The computation goes as follows: If we know $Z_1=a$, then $Y$ is a uniform random point on the sphere S, where S has radius 1, and the distance between the center of S and the origin is $1/a$. Use some calculus, one can compute the value of $Z_2$ given the information $Z_1=a$:

$$E[Z_2|\ \{|Z_1|=a\}]=a\quad \text{if} \ a<1$$

and

$$E[Z_2|\ \{|Z_1|=a\}]=1\quad\text{if}\ a\geq 1$$

So it concludes that $E[Z_n|Z_{n-1}]\leq Z_{n-1}$. (supermartingale).

I can not understand why one can compute the conditional expectation with respect to a continuous random variable as above: If we want to compute $E[Z|Y]$ when $Y$ is a continuous r.v. and for every possible value $Y=y$, the conditional expectation of $Z$ given the event $E[Z|\{Y=y\}]$ happens to exist and can be computed (denote as $f(y)$), then one can assert that$$E[Z|Y]=f(Y).$$

I know this way coincides with the intuition of conditional expectation; but I can't see why it agrees with the formal definition of conditional expectation: for every event $A$ in $\sigma(Y)$, $$\int_A f(Y) \, dP=\int_A Z \, dP.$$

Can anyone explain why? Thanks.

Best Answer

It seems the procedure to be explained is based on the independence structure of the random variables one considers. More specifically, $U$ is independent of $X$ and its distribution is rotationally invariant hence $(|X|,|Y|)$ is distributed like $(|X|,||X|e+U|)$, where $e$ is a given unit vector. Here is a classical result:

Let $\zeta$ and $\eta$ denote some independent random variables and $a$ a measurable function such that $a(\zeta,\eta)$ is integrable. Then $\mathrm E(a(\zeta,\eta)\mid\zeta)=b(\zeta)$, where the function $b$ is defined by $b(z)=\mathrm E(a(z,\eta))$ for every $z$.

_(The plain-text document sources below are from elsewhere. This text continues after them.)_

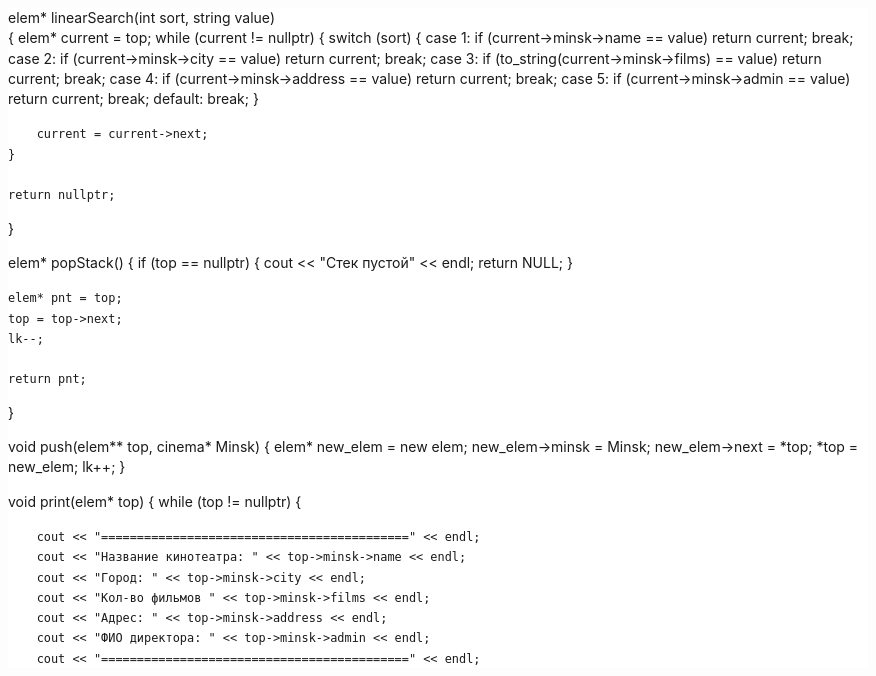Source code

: elem* linearSearch(int sort, string value)     
{
    elem* current = top;
    while (current != nullptr) 
    {
        switch (sort) 
        {
            case 1: if (current->minsk->name == value) return current; break;
            case 2: if (current->minsk->city == value) return current; break;
            case 3: if (to_string(current->minsk->films) == value) return current; break;
            case 4: if (current->minsk->address == value) return current; break;
            case 5: if (current->minsk->admin == value) return current; break;
            default: break;
        }

        current = current->next;
    }

    return nullptr;
}

elem* popStack()
{
    if (top == nullptr)
    {
        cout << "Стек пустой" << endl;
        return NULL;
    }

    elem* pnt = top;
    top = top->next;
    lk--;

    return pnt;
}


void push(elem** top, cinema* Minsk) {
    elem* new_elem = new elem;
    new_elem->minsk = Minsk;
    new_elem->next = *top;
    *top = new_elem;
    lk++;
}

void print(elem* top) {
    while (top != nullptr) {

        cout << "===========================================" << endl;
        cout << "Название кинотеатра: " << top->minsk->name << endl;
        cout << "Город: " << top->minsk->city << endl;
        cout << "Кол-во фильмов " << top->minsk->films << endl;
        cout << "Адрес: " << top->minsk->address << endl;
        cout << "ФИО директора: " << top->minsk->admin << endl;
        cout << "===========================================" << endl;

Using this with $\zeta=1/|X|$, $\eta=U$, and the function $a$ defined on $\mathbb R_+^*\times\mathbb R^3$ by $a(z,y)=1/|z^{-1}e+y|=z/|e+zy|$ for every $(z,y)$, one gets $\mathrm E(Z_2\mid Z_1)=b(Z_1)$ with $b(z)=\mathrm E(a(z,U))$... a formula which seems to yield a rigorous foundation to the procedure you explained.